TEXTO PROPORCIONADO —
>>>

La segunda es porque el pecado destruye toda posible alianza. Es lo que sucede cuando una banda de maleantes asalta un banco. Mientras están en el asalto cada uno necesita de la colaboración de los otros porque solo no hubiera podido aventurarse a semejante empresa. Pero una vez conseguido el objetivo, los aliados se convierten en enemigos, porque cuanto mayor sea su número menor será lo que reciba la codicia de cada uno.

<<<

LOS DATOS —
>>>

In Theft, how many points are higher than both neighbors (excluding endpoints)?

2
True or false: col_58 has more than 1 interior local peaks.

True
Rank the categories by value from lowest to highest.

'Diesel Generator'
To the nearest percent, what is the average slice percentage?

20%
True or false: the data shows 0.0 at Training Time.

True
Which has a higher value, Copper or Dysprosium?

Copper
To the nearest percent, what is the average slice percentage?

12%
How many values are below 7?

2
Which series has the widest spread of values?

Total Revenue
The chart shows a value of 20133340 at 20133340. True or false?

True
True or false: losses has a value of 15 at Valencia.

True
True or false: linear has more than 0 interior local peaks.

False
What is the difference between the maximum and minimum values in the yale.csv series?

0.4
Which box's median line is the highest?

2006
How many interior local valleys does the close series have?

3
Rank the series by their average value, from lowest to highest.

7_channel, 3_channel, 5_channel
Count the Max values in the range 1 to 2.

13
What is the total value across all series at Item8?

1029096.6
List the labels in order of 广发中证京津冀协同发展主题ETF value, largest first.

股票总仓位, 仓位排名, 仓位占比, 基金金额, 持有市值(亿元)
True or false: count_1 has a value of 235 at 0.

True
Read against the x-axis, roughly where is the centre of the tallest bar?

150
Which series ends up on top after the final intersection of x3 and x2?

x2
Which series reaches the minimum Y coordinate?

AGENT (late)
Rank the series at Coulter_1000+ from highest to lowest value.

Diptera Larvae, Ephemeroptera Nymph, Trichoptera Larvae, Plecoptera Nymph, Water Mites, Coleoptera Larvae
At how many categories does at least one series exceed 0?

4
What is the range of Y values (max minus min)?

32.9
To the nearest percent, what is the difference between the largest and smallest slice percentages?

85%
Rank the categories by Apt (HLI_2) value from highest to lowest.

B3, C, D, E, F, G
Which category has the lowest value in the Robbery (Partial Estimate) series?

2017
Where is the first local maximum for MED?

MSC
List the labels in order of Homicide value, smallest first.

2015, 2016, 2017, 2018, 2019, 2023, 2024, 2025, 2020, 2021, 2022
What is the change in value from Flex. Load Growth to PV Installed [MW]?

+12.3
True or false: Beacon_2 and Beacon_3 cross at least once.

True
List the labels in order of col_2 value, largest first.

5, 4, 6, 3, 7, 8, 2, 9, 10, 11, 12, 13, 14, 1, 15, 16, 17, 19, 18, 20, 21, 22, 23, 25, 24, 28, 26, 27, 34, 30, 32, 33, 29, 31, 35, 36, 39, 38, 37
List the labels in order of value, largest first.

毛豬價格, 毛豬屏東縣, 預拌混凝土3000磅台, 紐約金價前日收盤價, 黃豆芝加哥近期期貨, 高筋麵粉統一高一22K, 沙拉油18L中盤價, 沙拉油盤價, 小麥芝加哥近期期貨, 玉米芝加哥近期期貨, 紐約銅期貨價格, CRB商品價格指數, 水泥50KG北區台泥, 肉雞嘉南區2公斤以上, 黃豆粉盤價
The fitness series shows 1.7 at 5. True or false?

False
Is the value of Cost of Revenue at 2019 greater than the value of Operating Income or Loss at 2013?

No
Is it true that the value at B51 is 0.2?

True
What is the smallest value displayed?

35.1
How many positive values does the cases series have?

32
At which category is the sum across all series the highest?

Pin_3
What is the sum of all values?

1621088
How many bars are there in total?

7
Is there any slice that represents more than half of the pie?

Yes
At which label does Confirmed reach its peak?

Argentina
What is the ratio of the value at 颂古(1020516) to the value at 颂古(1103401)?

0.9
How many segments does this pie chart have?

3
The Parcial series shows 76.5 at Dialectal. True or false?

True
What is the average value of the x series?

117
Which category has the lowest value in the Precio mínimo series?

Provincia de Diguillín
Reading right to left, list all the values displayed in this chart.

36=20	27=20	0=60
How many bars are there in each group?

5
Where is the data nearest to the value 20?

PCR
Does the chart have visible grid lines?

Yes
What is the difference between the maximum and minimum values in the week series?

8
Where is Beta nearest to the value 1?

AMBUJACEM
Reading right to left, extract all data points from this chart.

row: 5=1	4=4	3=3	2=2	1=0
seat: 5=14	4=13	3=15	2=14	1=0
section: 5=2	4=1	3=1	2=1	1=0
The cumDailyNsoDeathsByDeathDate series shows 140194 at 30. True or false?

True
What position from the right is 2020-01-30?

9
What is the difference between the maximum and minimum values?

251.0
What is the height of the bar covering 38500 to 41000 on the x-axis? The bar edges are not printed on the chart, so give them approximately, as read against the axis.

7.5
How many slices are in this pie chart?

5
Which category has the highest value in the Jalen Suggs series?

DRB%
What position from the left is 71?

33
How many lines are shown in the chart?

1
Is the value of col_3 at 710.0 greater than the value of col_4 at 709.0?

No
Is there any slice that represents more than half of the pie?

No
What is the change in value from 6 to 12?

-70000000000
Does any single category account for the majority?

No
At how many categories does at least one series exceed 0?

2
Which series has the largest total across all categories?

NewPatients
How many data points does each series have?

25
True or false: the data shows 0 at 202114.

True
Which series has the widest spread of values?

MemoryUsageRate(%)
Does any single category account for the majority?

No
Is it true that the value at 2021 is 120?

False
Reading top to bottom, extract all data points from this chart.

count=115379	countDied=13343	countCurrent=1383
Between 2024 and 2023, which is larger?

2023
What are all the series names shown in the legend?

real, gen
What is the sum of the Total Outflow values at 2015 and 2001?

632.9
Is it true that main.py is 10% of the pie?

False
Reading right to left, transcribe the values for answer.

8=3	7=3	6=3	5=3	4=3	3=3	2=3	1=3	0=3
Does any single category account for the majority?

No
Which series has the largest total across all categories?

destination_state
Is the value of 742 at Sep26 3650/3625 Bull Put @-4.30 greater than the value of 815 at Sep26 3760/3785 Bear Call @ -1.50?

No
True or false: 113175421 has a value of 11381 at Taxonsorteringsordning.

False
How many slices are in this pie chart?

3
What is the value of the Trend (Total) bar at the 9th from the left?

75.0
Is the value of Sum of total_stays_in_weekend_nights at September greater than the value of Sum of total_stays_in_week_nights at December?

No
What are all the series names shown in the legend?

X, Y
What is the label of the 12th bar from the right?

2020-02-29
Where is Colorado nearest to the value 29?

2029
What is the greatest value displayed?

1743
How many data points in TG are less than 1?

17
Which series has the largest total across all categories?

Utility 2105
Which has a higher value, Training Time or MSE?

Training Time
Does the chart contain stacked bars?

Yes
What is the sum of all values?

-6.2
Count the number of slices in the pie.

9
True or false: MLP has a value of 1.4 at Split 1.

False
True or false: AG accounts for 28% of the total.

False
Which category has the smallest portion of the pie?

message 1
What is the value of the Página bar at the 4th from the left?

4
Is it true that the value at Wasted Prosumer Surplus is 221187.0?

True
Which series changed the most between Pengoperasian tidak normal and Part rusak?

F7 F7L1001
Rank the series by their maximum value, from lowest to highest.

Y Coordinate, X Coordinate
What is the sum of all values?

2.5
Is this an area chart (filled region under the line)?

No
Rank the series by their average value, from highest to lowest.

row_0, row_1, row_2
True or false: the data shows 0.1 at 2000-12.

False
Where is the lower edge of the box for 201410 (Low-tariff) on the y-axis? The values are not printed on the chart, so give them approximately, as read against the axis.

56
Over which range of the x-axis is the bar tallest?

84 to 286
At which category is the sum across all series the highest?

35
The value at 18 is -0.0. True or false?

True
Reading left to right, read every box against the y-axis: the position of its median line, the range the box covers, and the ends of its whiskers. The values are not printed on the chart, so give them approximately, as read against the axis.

<<<

EJERCICIOS —
**a.** Indica si cada afirmación concuerda con el texto sobre el pecado y responde sí o no, citando textualmente las palabras que lo deciden: (i) durante el asalto, cada maleante necesita la colaboración de los demás; (ii) una vez conseguido el objetivo, los aliados siguen siendo aliados; (iii) cuanto mayor es el número de aliados, mayor es lo que recibe cada uno.
**b.** Prosigue el texto sobre el pecado a partir de su última oración.
El material no guarda relación alguna con el texto sobre el pecado.

RESPUESTAS POR TAREA —
**a.**
(i) Sí: «Mientras están en el asalto cada uno necesita de la colaboración de los otros».
(ii) No: «una vez conseguido el objetivo, los aliados se convierten en enemigos».
(iii) No: «cuanto mayor sea su número menor será lo que reciba la codicia de cada uno».

**b.**
Lo mismo podrías decir de los demás pecados, porque todos suponen la despótica posesión de cosas creadas, y por consiguiente no pueden interesarse en el bien de los demás, sino que tienen que concentrarse en el suyo propio. El efecto es el mismo que el del asalto: el prójimo es necesario y a la vez es estorboso. En esta diabólica perspectiva hay que utilizarlo pero no amarlo. Con un esquema así, nadie es tan tonto como para creer que mientras se esfuerza en usar a los demás de ellos puede esperar amor, comprensión o siquiera justicia. El resultado es que cada uno está solo y por lo tanto teme que, como de hecho sucede en más de una ocasión, los demás hagan complot contra él.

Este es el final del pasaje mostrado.